LIFE ISN’T FAIR!
I had the business line put into my cell phone during the evening while my grandfather, who normally answers the phone during those hours, took his Harley-Davidson Soft Tail on an hour’s run around the county. As funeral directors we deal with an extra amount of stress and we have to find ways to relieve our stress in a constructive way lest it erupt in a destructive fashion. For my grandfather, even at the age of 77, nothing chases the stress away like the sound and freedom of his Harley.
Within about 20 minutes, I had taken a few standard business calls from people wondering how they could get more death certificates, others calling for times of funeral services and then I got a call from a hospice nurse. She said she was on her way to the Jones’ house to pronounce a Mrs. Loretta Jones and that the Jones family wanted to use our services. The nurse gave me the address of the home and the phone number and told me to give her about a half-hour so she could console the family and fill out her paper work. (As a side note, hospice nurses are really some of the finest representations of the human potential for goodness. Their nature nearly transcends that of humankind and borders the angelic. I’ve never met one nurse who hadn’t garnered the utmost respect from the family whom they have served.)
As I was driving in my truck to the funeral home, I kept feeling like I knew the name “Loretta Jones” but I couldn’t put a face to the name. After I pulled the wagon out and loaded it with the stretcher, I still had some time so I looked up the address on Google Earth just to see if I would recognize the house. I zoomed in on the house and then it hit me. Mrs. Jones was the mother of one of my friends from way back in middle school. Immediately following this eureka moment, I thought, “but that doesn’t make sense, she’s barely in her 50’s and I hadn’t even heard she was sick.”
I pulled into the Jones’ drive way, walked into the house and to the living room where she was laying and realized I was right … it wasn’t her, at least not the same Mrs. Jones I remembered as a child. After fighting cancer for two years, and going without food the final month of her life, she was barely 75 lbs.
Even though the family had known the inevitably of her death for nearly two months prior, they were all weeping and wholly dejected. It was as though they had placed all their money on a prize fighter during a title game boxing match and had watched their boxer get beat the entirety of the 12 rounds.
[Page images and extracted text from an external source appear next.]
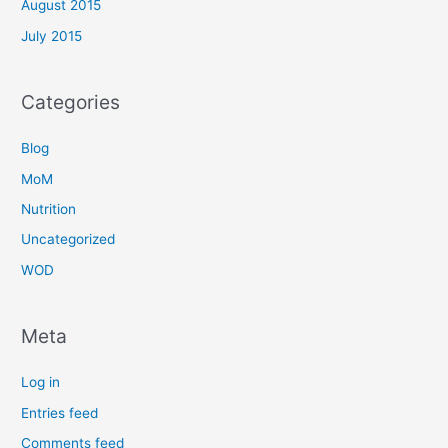
August 2015
July 2015
Categories
Blog
MoM
Nutrition
Uncategorized
WOD
Meta
Log in
Entries feed
Comments feed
They placed their money on a good one too. She fought the cancer so hard that on-looking people outside the family began to wonder why she just didn’t give up the battle. Still in her right mind, she responded to the criticism by stating that the longer she stays alive the more chances she’ll have to tell others how good God has been to her; ironic words coming from a terminal cancer patient.
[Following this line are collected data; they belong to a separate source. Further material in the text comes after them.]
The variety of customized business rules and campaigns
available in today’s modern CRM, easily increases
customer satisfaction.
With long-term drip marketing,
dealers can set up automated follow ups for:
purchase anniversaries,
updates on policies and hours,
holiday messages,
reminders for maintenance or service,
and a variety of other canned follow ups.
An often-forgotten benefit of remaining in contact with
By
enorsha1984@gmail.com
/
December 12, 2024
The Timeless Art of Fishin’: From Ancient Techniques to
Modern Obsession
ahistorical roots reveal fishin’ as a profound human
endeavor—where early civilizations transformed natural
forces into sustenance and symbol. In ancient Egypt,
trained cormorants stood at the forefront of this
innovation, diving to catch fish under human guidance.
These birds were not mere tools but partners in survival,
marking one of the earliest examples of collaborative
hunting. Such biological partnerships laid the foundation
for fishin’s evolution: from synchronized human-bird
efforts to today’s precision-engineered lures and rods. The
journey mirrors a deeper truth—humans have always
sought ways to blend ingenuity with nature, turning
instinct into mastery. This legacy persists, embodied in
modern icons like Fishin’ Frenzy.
Three days later, after about 500 people poured through the viewing lines, the service began. The preacher spoke. Then Loretta’s only son – my buddy from middle school – got up to share a few of his thoughts. He started out by saying that, as a child, he had learned the lesson that life is unfair. And he began to enumerate how his mother was always there for him at his basketball games, how she would bring his lunch to school if he forgot it, and how she passed her love onto him in an extraordinary way. For him, he concluded, he had received an unfair share … that is, he had the opportunity to have a wonderfully loving mother for 27 years of his life, something that not everybody gets the fortune to have. Despite his mother’s untimely death, he knew that the wealth of love she gave him had been exceedingly more than most people get in two lifetimes. The lesson he learned as a child had been proven true … except he had received a greater portion than most.
Maybe next time we are tempted to think that life is unfair, we should remember what we have already been given. Fairness, after all, is a matter of perspective. And the right perspective is viewing each day as a privilege and not an entitlement; recognizing each act of love as a genuine miracle.